The Department of Transportation and National Highway Traffic Safety Administration (NHTSA) are reviewing regulatory policies on roof crush resistance, ejection mitigation, occupant crash protection, and electronic stability control systems for heavy vehicles. “Where the benefits are greater than the costs, as they are for all of the safety standards subject to review, the Center for Auto Safety recommends they remain as written and we urge stricter enforcement to allow for the maximum benefit from these regulations,” said Center for Auto Safety Executive Director, Jason Levine.
Based on NHTSA’s analysis, the benefits to society of the following safety rules outweigh the costs. The rule on ejection mitigation, which prevents passengers from being fully or partially thrown from vehicles, creates $3.55 billion in net benefits annually. The regulation for roof-crush resistance—which prevents intrusion of the roof structure into the passenger compartment of a vehicle—continues to reduce rollover deaths and injuries. According to NHTSA’s figures, the rule produces $285 to $850 million in annual net benefits. The benefits of occupant crash protection regulation, which can prevent up to 858 injuries annually, exceed the costs by $20-$475 million. Regulation for electronic stability control systems for heavy vehicles—which help prevent rollovers and over-steer and under-steer conditions in trucks and buses—also create more benefits than costs. This rule saves lives and generates $267-$480 million in annual net benefits.
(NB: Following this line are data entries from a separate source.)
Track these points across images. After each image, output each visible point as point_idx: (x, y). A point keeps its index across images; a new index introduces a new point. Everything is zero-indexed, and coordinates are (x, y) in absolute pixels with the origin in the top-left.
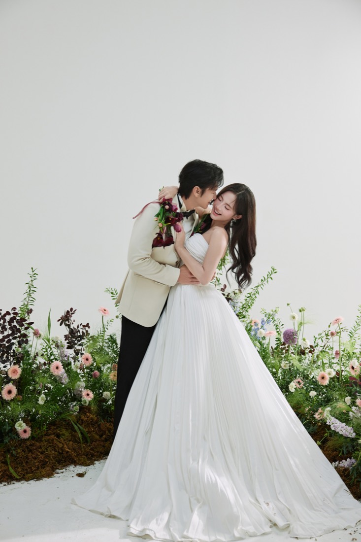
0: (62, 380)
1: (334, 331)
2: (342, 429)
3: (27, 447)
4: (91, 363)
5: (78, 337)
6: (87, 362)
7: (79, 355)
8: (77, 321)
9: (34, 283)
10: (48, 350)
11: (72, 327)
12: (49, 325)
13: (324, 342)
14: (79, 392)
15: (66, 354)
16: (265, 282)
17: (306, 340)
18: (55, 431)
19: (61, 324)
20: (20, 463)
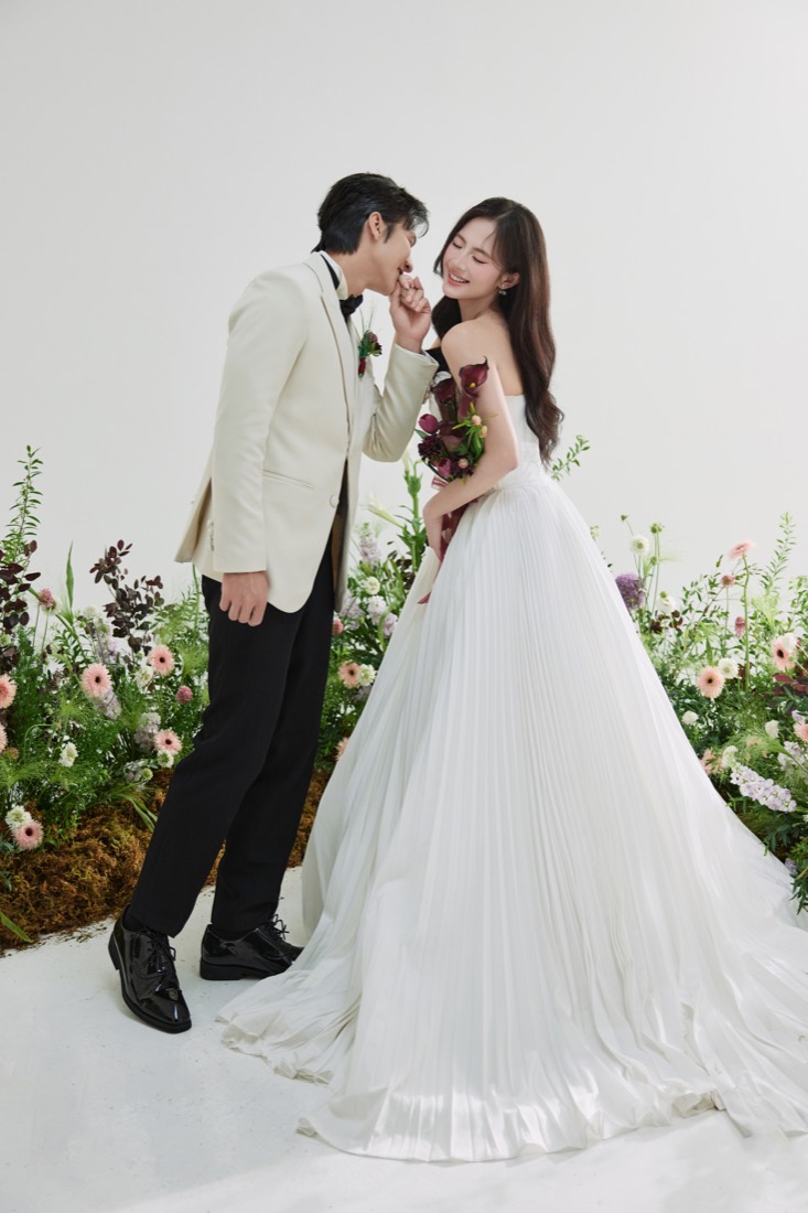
0: (106, 711)
1: (729, 574)
2: (767, 794)
3: (36, 870)
4: (171, 668)
5: (136, 610)
6: (162, 665)
7: (142, 651)
8: (132, 571)
9: (36, 483)
10: (69, 642)
11: (121, 585)
12: (70, 583)
13: (704, 600)
14: (147, 738)
15: (111, 649)
16: (563, 472)
17: (668, 598)
18: (97, 829)
19: (97, 580)
20: (21, 907)
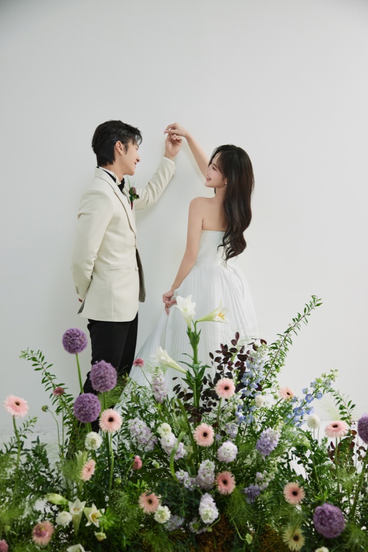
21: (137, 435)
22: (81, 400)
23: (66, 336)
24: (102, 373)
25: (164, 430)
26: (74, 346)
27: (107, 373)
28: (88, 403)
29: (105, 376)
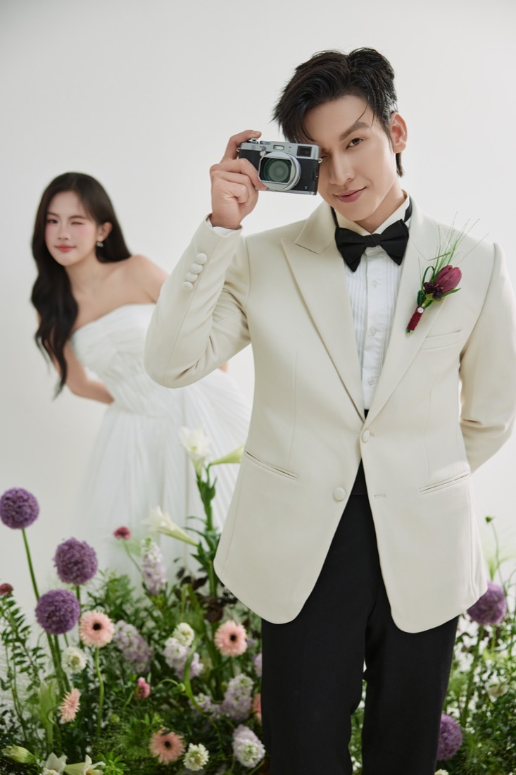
21: (125, 648)
22: (50, 600)
23: (5, 502)
24: (78, 555)
25: (184, 634)
26: (22, 516)
27: (85, 554)
28: (62, 604)
29: (83, 561)
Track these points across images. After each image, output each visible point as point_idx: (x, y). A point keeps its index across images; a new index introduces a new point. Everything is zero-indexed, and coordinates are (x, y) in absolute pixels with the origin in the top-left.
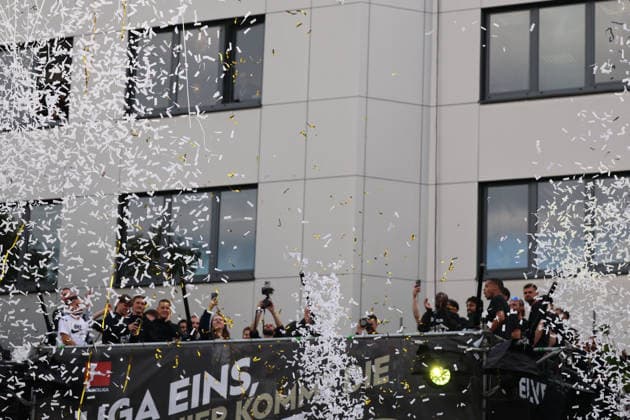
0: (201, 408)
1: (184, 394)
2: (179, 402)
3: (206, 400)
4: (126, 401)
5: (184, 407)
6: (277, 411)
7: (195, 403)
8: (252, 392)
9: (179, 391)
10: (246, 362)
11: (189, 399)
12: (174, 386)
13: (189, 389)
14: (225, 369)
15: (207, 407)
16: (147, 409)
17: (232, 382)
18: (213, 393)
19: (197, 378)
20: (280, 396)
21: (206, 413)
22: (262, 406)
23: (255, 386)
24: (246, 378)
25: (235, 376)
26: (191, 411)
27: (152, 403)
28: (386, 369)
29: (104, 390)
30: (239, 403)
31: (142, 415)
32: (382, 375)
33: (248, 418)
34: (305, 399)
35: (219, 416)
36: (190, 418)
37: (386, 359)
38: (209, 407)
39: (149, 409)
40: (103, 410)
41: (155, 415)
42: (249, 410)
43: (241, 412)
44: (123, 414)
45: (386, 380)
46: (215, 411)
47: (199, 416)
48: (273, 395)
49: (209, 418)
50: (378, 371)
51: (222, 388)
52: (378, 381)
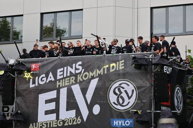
0: (67, 77)
1: (62, 73)
2: (60, 75)
3: (68, 75)
4: (44, 75)
5: (62, 77)
6: (90, 78)
7: (65, 76)
8: (82, 72)
9: (60, 72)
10: (80, 63)
11: (63, 74)
12: (59, 70)
13: (63, 71)
14: (74, 65)
16: (50, 78)
17: (76, 69)
18: (71, 72)
19: (65, 68)
20: (91, 73)
21: (69, 78)
22: (86, 76)
23: (83, 70)
24: (80, 68)
25: (78, 67)
26: (64, 78)
27: (52, 76)
28: (123, 64)
29: (37, 72)
30: (79, 75)
31: (49, 79)
32: (122, 66)
33: (81, 80)
34: (98, 74)
35: (73, 79)
36: (64, 80)
37: (123, 61)
38: (69, 77)
39: (51, 77)
40: (37, 78)
41: (53, 79)
42: (82, 77)
43: (79, 78)
44: (43, 79)
45: (123, 67)
46: (71, 78)
47: (66, 79)
48: (89, 73)
49: (70, 80)
50: (121, 65)
51: (73, 71)
52: (121, 68)
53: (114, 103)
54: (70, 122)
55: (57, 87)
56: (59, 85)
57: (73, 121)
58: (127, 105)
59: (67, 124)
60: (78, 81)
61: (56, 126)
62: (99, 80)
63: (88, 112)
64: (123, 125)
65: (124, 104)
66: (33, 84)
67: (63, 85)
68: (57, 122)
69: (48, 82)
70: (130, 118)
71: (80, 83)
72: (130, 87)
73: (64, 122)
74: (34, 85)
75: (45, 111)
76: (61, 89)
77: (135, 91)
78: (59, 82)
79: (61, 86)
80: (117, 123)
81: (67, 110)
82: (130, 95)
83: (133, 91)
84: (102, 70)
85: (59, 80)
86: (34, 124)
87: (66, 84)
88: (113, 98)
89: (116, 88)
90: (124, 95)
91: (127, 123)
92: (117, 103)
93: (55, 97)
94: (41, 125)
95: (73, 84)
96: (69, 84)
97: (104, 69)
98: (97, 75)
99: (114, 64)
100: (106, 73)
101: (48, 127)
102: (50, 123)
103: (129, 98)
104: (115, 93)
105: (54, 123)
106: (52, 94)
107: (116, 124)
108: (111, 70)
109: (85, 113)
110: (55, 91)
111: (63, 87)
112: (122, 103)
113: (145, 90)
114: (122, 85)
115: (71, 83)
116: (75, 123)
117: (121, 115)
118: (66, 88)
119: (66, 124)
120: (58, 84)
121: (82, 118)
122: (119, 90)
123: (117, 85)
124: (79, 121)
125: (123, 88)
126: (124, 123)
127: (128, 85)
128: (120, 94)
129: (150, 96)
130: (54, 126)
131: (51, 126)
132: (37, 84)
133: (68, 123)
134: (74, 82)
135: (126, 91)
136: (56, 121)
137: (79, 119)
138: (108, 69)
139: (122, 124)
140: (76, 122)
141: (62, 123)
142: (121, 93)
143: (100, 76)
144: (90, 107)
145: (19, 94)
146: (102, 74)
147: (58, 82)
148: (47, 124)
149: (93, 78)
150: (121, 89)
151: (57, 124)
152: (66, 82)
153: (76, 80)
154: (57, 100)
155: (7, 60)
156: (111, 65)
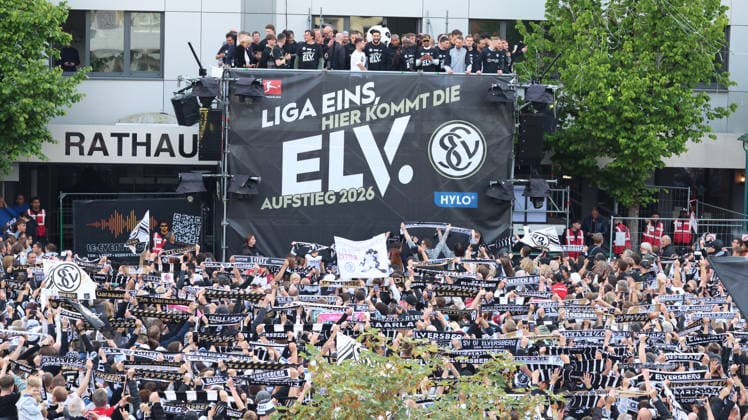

These rules benefit the public and are only now beginning to realize their full potential to save lives, prevent injuries, and reduce the economic burden we face due to crashes on the nation’s roads. “The Center for Auto Safety opposes any modification to these standards that would inhibit the implementation and future actualization of this potential,” said Levine. “If anything, these rules could have been strengthened during the rule-making stage to provide additional benefits to consumer safety at a minimal cost to automakers. Now that they are in place, the key to providing the maximum consumer benefit in exchange for the related societal costs is for NHTSA to zealously enforce these regulations, not repeal or weaken them.”
The number of traffic deaths has increased over the last two years, not only in raw numbers (up 5.6% to 37,461 from 2015 to 2016) but also with respect to the fatality rate per 100 million vehicle miles traveled. Of the many tools available to National Highway and Traffic Safety Administration, writing and enforcing mandatory rules is one of the best ways to minimize or prevent road traffic crashes, save lives, stop injuries, and save money.